Filter the entries beneath this task, copying only the lines that hold the word "reward".

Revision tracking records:
■ ■ ■

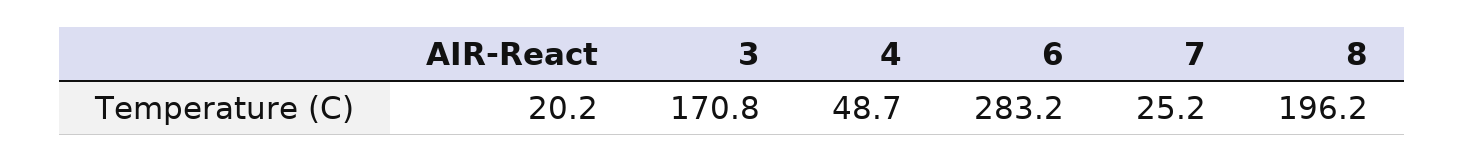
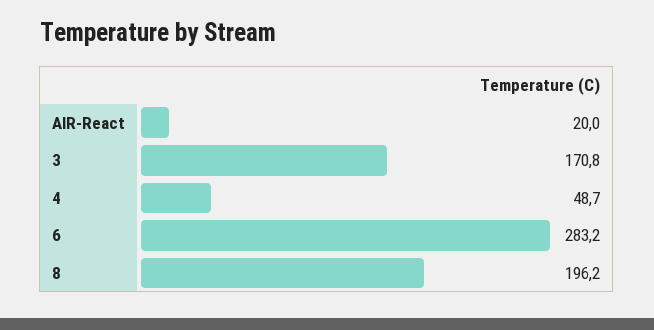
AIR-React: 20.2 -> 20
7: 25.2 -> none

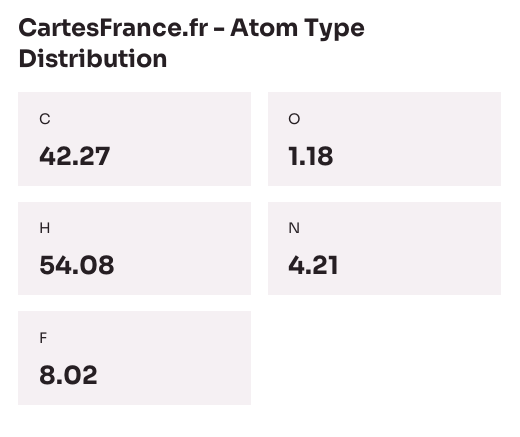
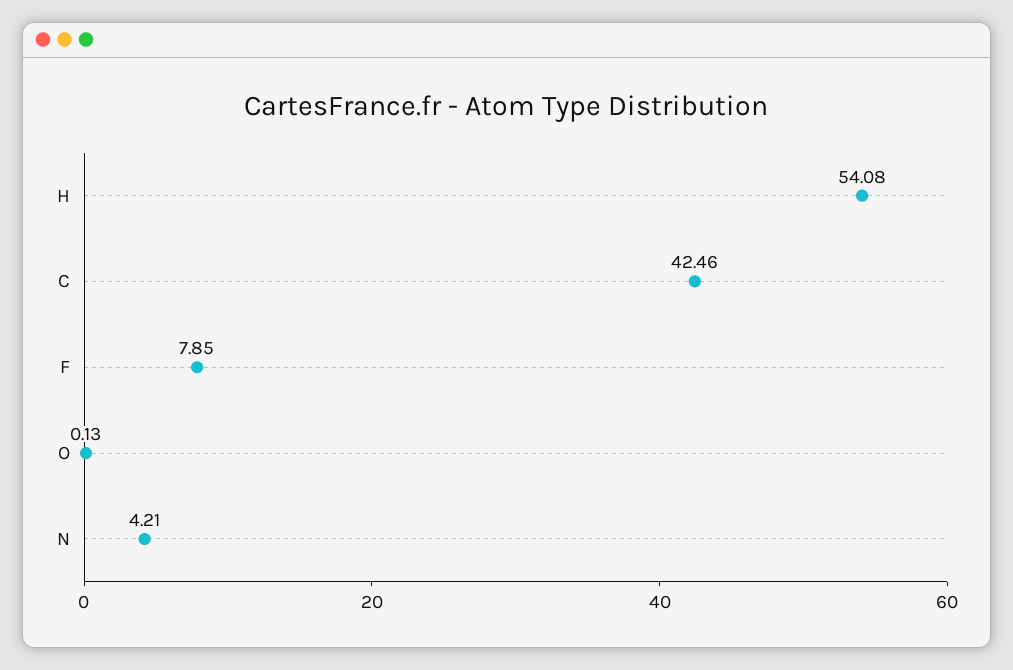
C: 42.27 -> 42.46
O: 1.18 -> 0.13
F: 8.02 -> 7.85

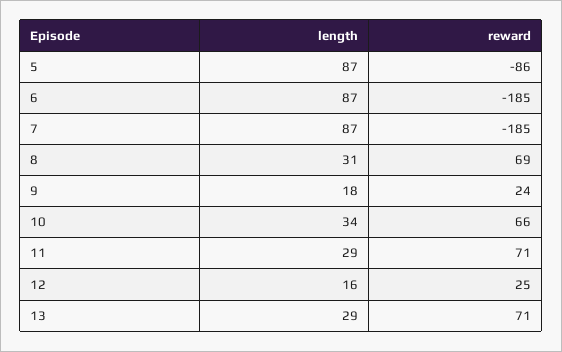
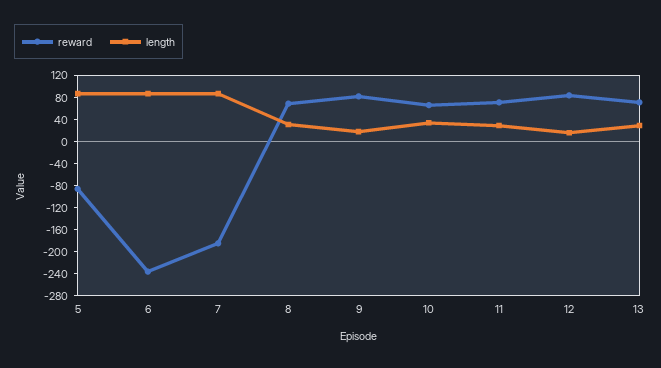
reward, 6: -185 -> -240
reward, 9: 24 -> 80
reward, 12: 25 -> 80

■ ■ ■

▸ Answer box
reward, 6: -185 -> -240
reward, 9: 24 -> 80
reward, 12: 25 -> 80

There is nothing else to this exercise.